Provided material:
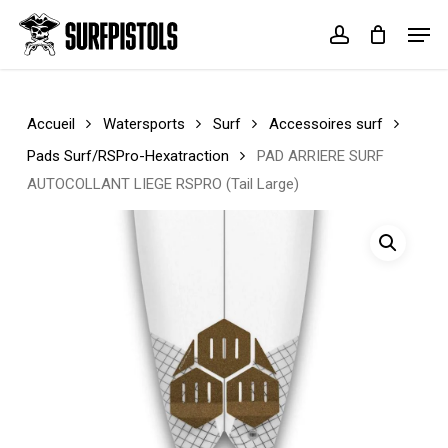
Skip
Menu
Men
to
account
Cart
Close
main
Cart
content
Accueil
Watersports
Surf
Accessoires surf
Pads Surf/RSPro-Hexatraction
PAD ARRIERE SURF
AUTOCOLLANT LIEGE RSPRO (Tail Large)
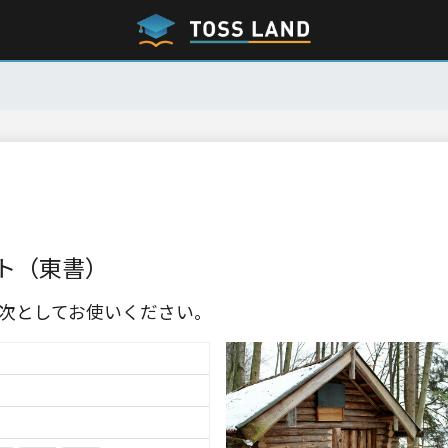
ト（東書）
次としてお使いください。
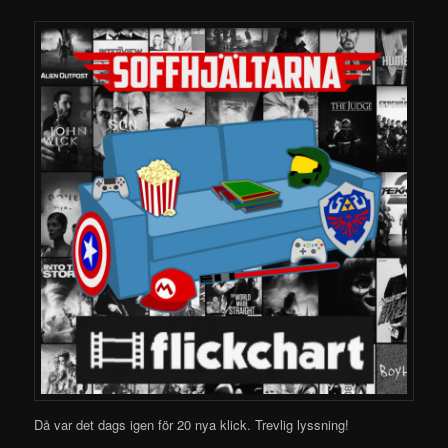
Då var det dags igen för 20 nya klick.
Trevlig lyssning!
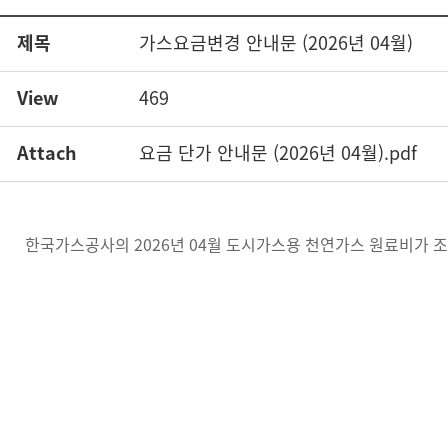
제목
가스요금변경 안내문 (2026년 04월)
View
469
Attach
요금 단가 안내문 (2026년 04월).pdf
한국가스공사의 2026년 04월 도시가스용 천연가스 원료비가 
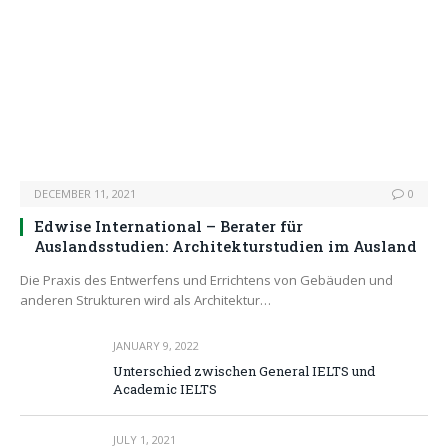
DECEMBER 11, 2021
0
Edwise International – Berater für
Auslandsstudien: Architekturstudien im Ausland
Die Praxis des Entwerfens und Errichtens von Gebäuden und
anderen Strukturen wird als Architektur…
JANUARY 9, 2022
Unterschied zwischen General IELTS und
Academic IELTS
JULY 1, 2021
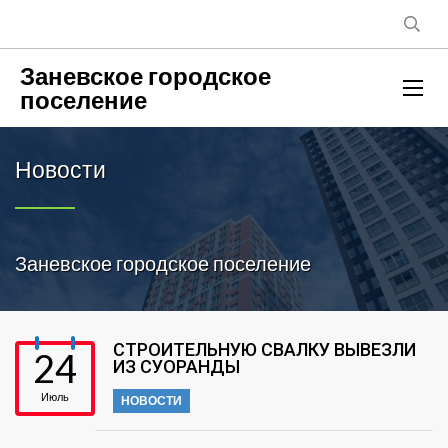
Заневское городское
поселение
Новости
Заневское городское поселение
СТРОИТЕЛЬНУЮ СВАЛКУ ВЫВЕЗЛИ
24
ИЗ СУОРАНДЫ
Июль
НОВОСТИ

Task objective:
Turn the text read from all the rows above into a Markdown table with two columns, "No." and "Text", numbering each line in order and skipping blank lines. Leave the pictures out.

Solution for this exercise:
| No. | Text |
|---|---|
| 1 | Skip |
| 2 | Menu |
| 3 | Men |
| 4 | to |
| 5 | account |
| 6 | Cart |
| 7 | Close |
| 8 | main |
| 9 | Cart |
| 10 | content |
| 11 | Accueil |
| 12 | Watersports |
| 13 | Surf |
| 14 | Accessoires surf |
| 15 | Pads Surf/RSPro-Hexatraction |
| 16 | PAD ARRIERE SURF |
| 17 | AUTOCOLLANT LIEGE RSPRO (Tail Large) |
| 18 | ト（東書） |
| 19 | 次としてお使いください。 |
| 20 | Då var det dags igen för 20 nya klick. |
| 21 | Trevlig lyssning! |
| 22 | 제목 |
| 23 | 가스요금변경 안내문 (2026년 04월) |
| 24 | View |
| 25 | 469 |
| 26 | Attach |
| 27 | 요금 단가 안내문 (2026년 04월).pdf |
| 28 | 한국가스공사의 2026년 04월 도시가스용 천연가스 원료비가  |
| 29 | DECEMBER 11, 2021 |
| 30 | 0 |
| 31 | Edwise International – Berater für |
| 32 | Auslandsstudien: Architekturstudien im Ausland |
| 33 | Die Praxis des Entwerfens und Errichtens von Gebäuden und |
| 34 | anderen Strukturen wird als Architektur… |
| 35 | JANUARY 9, 2022 |
| 36 | Unterschied zwischen General IELTS und |
| 37 | Academic IELTS |
| 38 | JULY 1, 2021 |
| 39 | Заневское городское |
| 40 | поселение |
| 41 | Новости |
| 42 | Заневское городское поселение |
| 43 | СТРОИТЕЛЬНУЮ СВАЛКУ ВЫВЕЗЛИ |
| 44 | 24 |
| 45 | ИЗ СУОРАНДЫ |
| 46 | Июль |
| 47 | НОВОСТИ |